## Dataset items
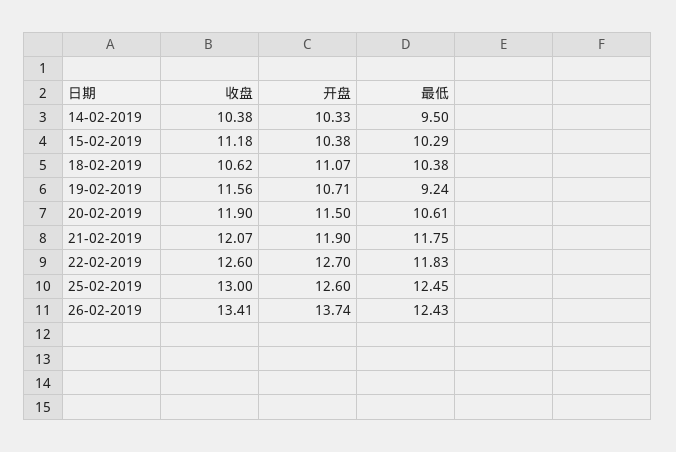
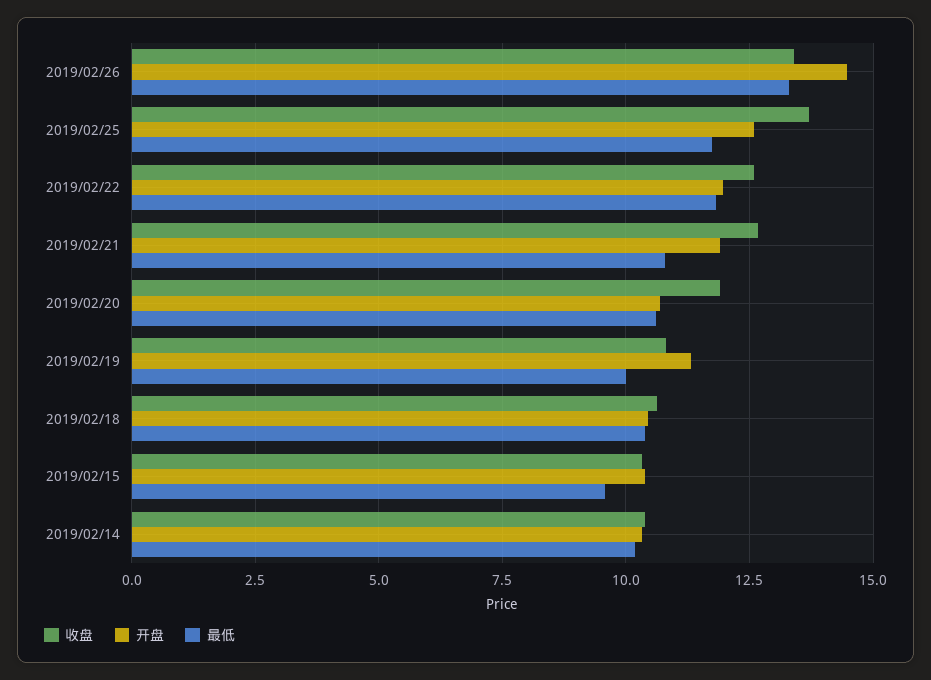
最低, 14-02-2019: 9.5 -> 10.25
收盘, 15-02-2019: 11.18 -> 10.25
最低, 15-02-2019: 10.29 -> 9.5
开盘, 18-02-2019: 11.07 -> 10.5
收盘, 19-02-2019: 11.56 -> 10.75
开盘, 19-02-2019: 10.71 -> 11.25
最低, 19-02-2019: 9.24 -> 10
开盘, 20-02-2019: 11.5 -> 10.75
收盘, 21-02-2019: 12.07 -> 12.75
最低, 21-02-2019: 11.75 -> 10.75
开盘, 22-02-2019: 12.7 -> 12
收盘, 25-02-2019: 13 -> 13.75
最低, 25-02-2019: 12.45 -> 11.75
开盘, 26-02-2019: 13.74 -> 14.5
最低, 26-02-2019: 12.43 -> 13.25

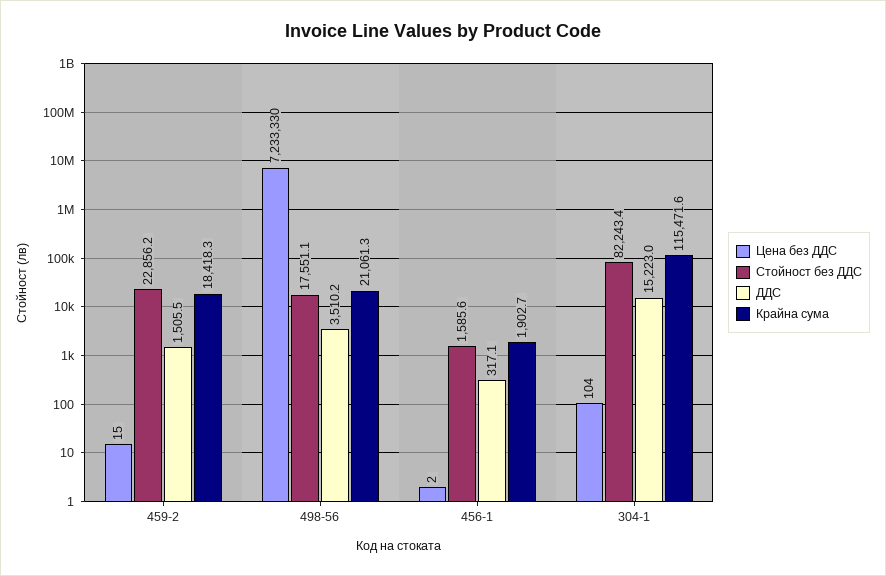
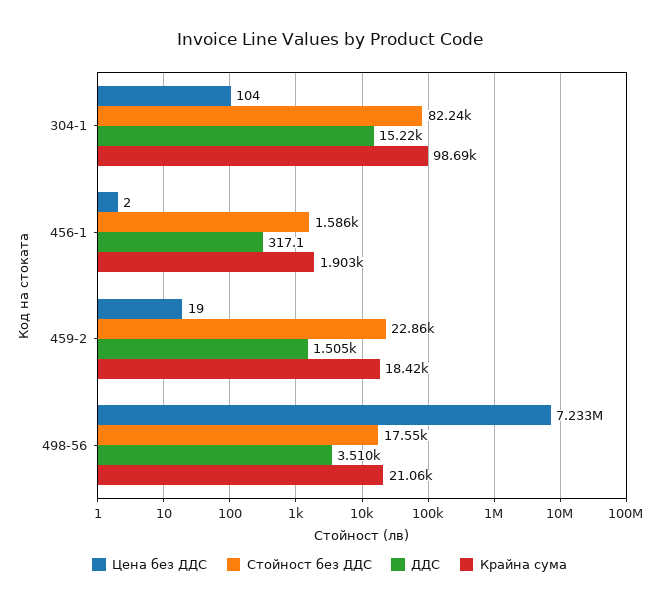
Цена без ДДС, 459-2: 15 -> 19
Крайна сума, 304-1: 115471.6 -> 98690

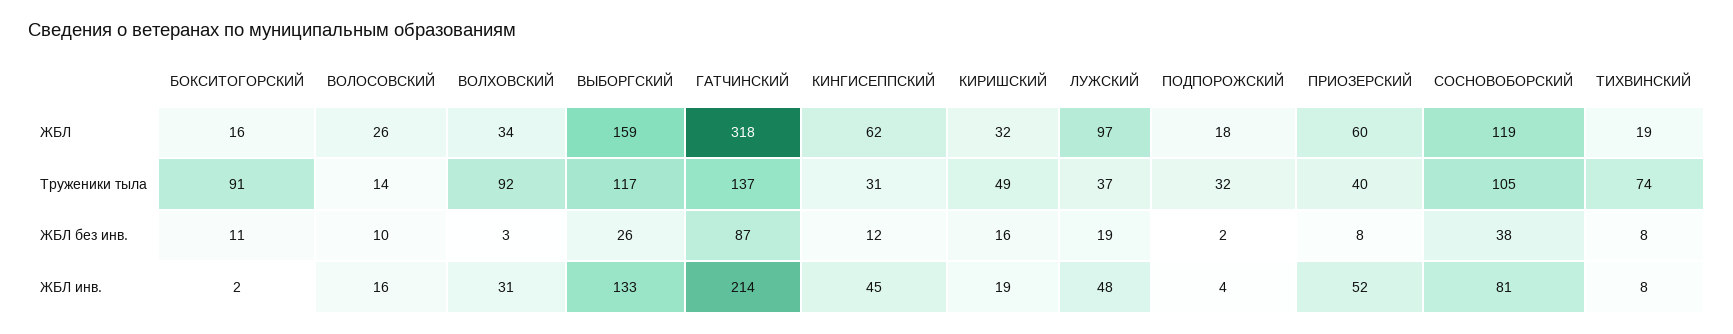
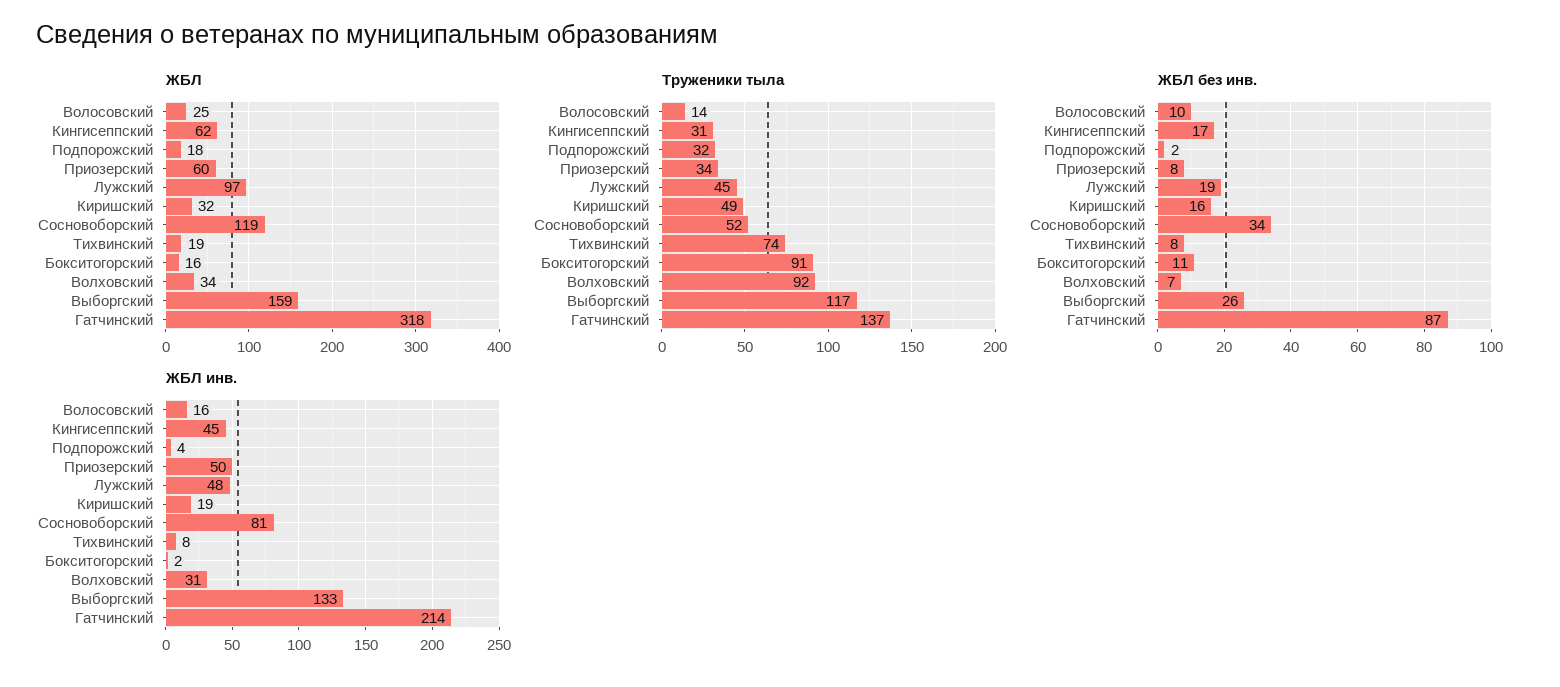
ЖБЛ, ВОЛОСОВСКИЙ: 26 -> 25
Труженики тыла, ЛУЖСКИЙ: 37 -> 45
Труженики тыла, ПРИОЗЕРСКИЙ: 40 -> 34
Труженики тыла, СОСНОВОБОРСКИЙ: 105 -> 52
ЖБЛ без инв., ВОЛХОВСКИЙ: 3 -> 7
ЖБЛ без инв., КИНГИСЕППСКИЙ: 12 -> 17
ЖБЛ без инв., СОСНОВОБОРСКИЙ: 38 -> 34
ЖБЛ инв., ПРИОЗЕРСКИЙ: 52 -> 50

## Task directions
Only the lines from the one containing "最低, 19-02-2019: 9.24 -> 10" through the end of the data above are to be output, exactly and without pictures.

## Output for this task
最低, 19-02-2019: 9.24 -> 10
开盘, 20-02-2019: 11.5 -> 10.75
收盘, 21-02-2019: 12.07 -> 12.75
最低, 21-02-2019: 11.75 -> 10.75
开盘, 22-02-2019: 12.7 -> 12
收盘, 25-02-2019: 13 -> 13.75
最低, 25-02-2019: 12.45 -> 11.75
开盘, 26-02-2019: 13.74 -> 14.5
最低, 26-02-2019: 12.43 -> 13.25

Цена без ДДС, 459-2: 15 -> 19
Крайна сума, 304-1: 115471.6 -> 98690

ЖБЛ, ВОЛОСОВСКИЙ: 26 -> 25
Труженики тыла, ЛУЖСКИЙ: 37 -> 45
Труженики тыла, ПРИОЗЕРСКИЙ: 40 -> 34
Труженики тыла, СОСНОВОБОРСКИЙ: 105 -> 52
ЖБЛ без инв., ВОЛХОВСКИЙ: 3 -> 7
ЖБЛ без инв., КИНГИСЕППСКИЙ: 12 -> 17
ЖБЛ без инв., СОСНОВОБОРСКИЙ: 38 -> 34
ЖБЛ инв., ПРИОЗЕРСКИЙ: 52 -> 50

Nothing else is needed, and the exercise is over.